The law defines a “temporary health care services agency” as “a person engaged for hire in the business of providing or procuring temporary employment in health care facilities for health care personnel,” excluding individuals providing temporary services. The law defines “health care personnel” as a nurse aide, a registered nurse, a licensed practical nurse, and a direct care staff person.
On 23 March 2022, Governor Kate Brown signed Senate Bill 1549 into law and Oregon Laws 2022 Chapter 92 (Chapter 92) took effect. Chapter 92’s requirements apply as of 1 July 2023. Under Chapter 92, all “temporary staffing agency” locations must register with and pay a fee to Oregon’s Health Licensing Office (HLO). The registration must include, among other things, names, addresses, and
fingerprints (for purposes of background checks) of the agency’s officers and directors and the agency’s organizational documents.
The law defines a “temporary staffing agency” as an entity that operates in Oregon “for the purpose of providing temporary work to personnel providing health care services or assistance with activities of daily living for or on behalf of entities that engage the temporary staffing agency.” Interestingly, Chapter 92 defines “personnel” to include individuals “regardless of whether they are licensed or otherwise authorized by the state to practice a health care occupation or profession, who provides health care services or assistance with activities of daily living . . . for or on behalf of an entity that engages the temporary staffing agency with which the individual is associated.”
Similar to laws passed in 2022, Chapter 92 places responsibility on staffing agencies to ensure workers are certified and qualified. However, unlike some 2022 staffing agency laws, Oregon’s law permits temporary staffing agencies and health care entities to charge a fee if they hire the other’s employees as permanent staff if: (1) the agency or entity directly solicits or attempts to solicit the employee, and (2) the agency and entity’s contract provides for such fees.
Chapter 92 obligates the HLO to publish a website that lists temporary staffing agencies authorized under the law, to discipline temporary staffing agencies for violations, and to impose penalties of up to US$500 per day per violation.
At the end of 2022, the HLO solicited contact information for businesses that would like to be involved in the rulemaking process and receive information about the law.
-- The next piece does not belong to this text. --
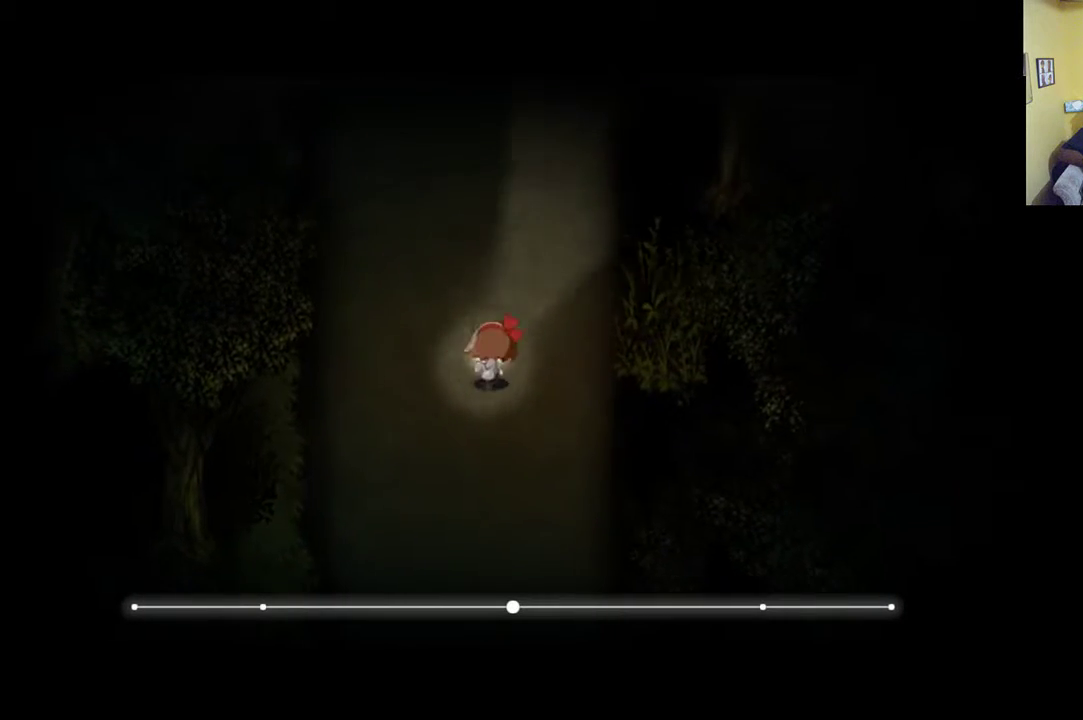
{"buttons": ["R1"], "left_stick": "up", "right_stick": "center", "events": []}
Arizona Increases Flexibility in Employment Status for Health Care Professionals
Arizona has removed certain regulatory barriers affecting the majority of licensed health care workers in the state by expanding their business formation opportunities. Senate Bill 1637, signed by then-Governor Doug Ducey in May 2022, permits most health care professionals to practice as any form of business entity existing under Arizona law themselves, or to work as an employee for any form of business entity in Arizona. This law expressly exempts licensed optometrists, however, which have their own statutory scheme governing practice requirements.
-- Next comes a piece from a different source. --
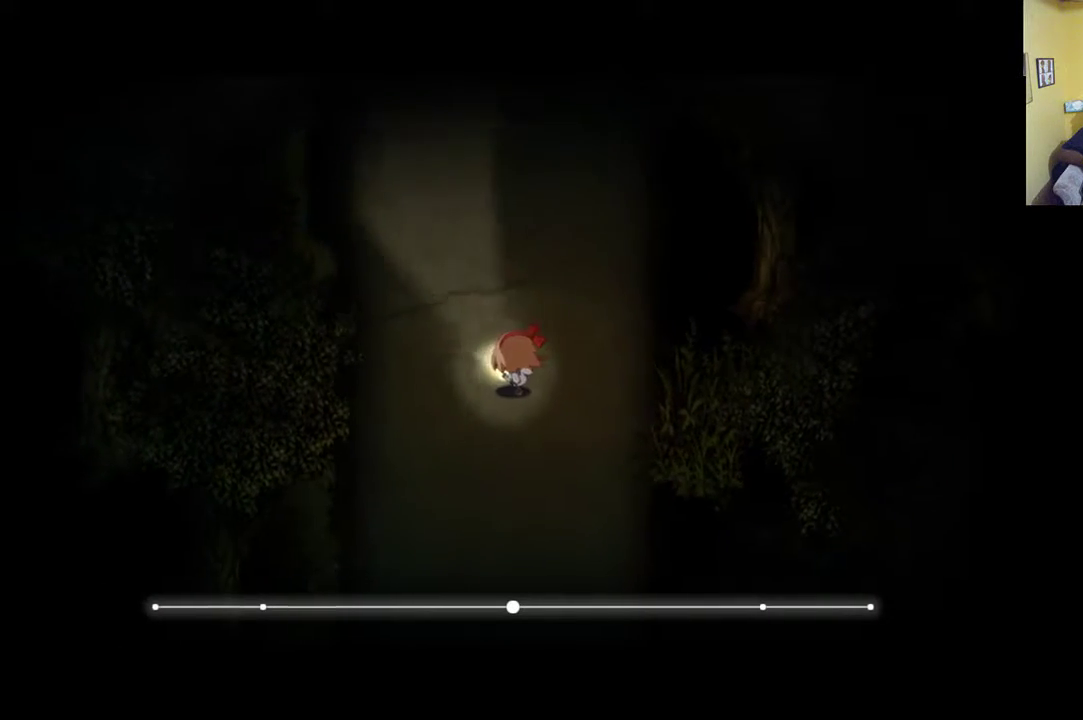
{"buttons": ["R1"], "left_stick": "up", "right_stick": "center", "events": []}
California Expands Nurse Practitioner Authority
Assembly Bill 890 (AB 890), which was signed by Governor Gavin Newsom in 2020, went into full effect on 1 January 2023 and gave nurse practitioners (NPs) a pathway to working independently from direct physician supervision. The law creates two new categories of NPs. The first category is a “103 NP” who works under the provisions outlined in Business and Profession Code Section 2837.103. A 103 NP works in a group setting with at least one physician and surgeon within the population focus of their national certification. This first “phase” allows NPs to practice independently, but they can consult a physician if needed. Authority to practice as a 103 NP is not automatically granted. Rather, an NP who wishes to practice without standardized procedures must first apply to the Board of Registered Nursing for special certification.
The second category is a “104 NP” who works under the provisions outlined in Business and Profession Code Section 2837.104. A 104 NP may work independently within the population focus of their national certification. The law requires an individual to work as a 103 NP in good standing for 4,600 hours or three years before they are eligible to apply to become a 104 NP.
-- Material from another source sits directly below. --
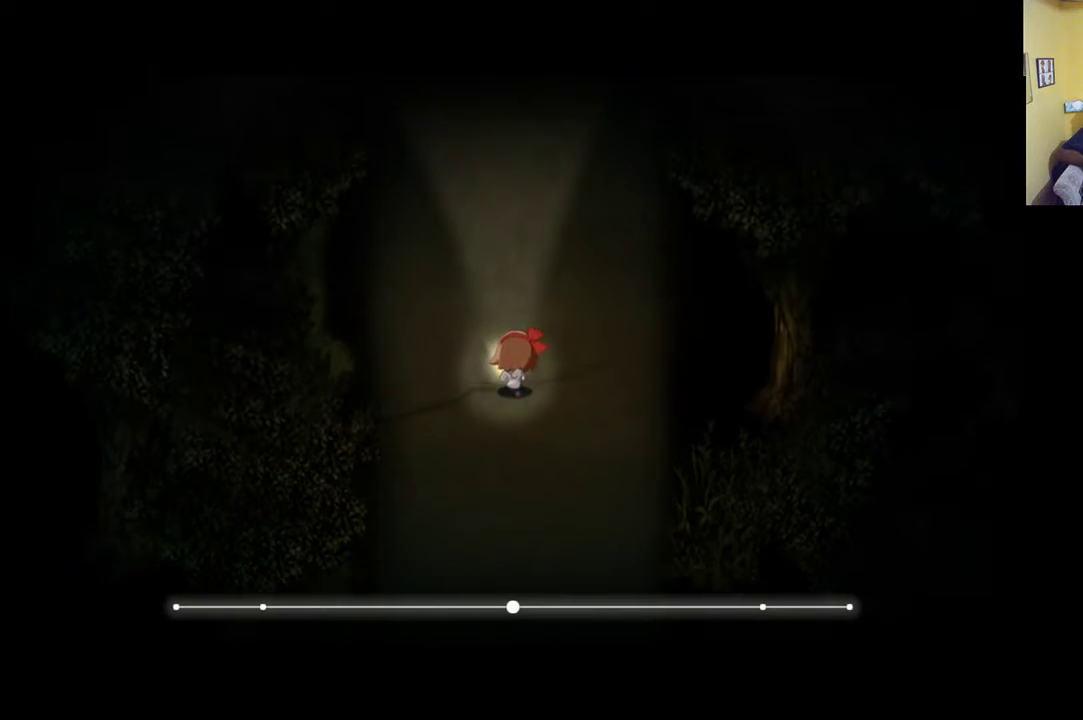
{"buttons": ["R1"], "left_stick": "up", "right_stick": "center", "events": []}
As a result of this phased-in approach, eligible 103 NPs will not be able to become fully independent until 2026, at the earliest. NPs with full-practice authority can practice within the complete scope of their license without physician supervision. Advocates of AB 890 say that the measure will give Californians greater access to primary care and mental health treatment, for which the state has a shortage of available medical providers.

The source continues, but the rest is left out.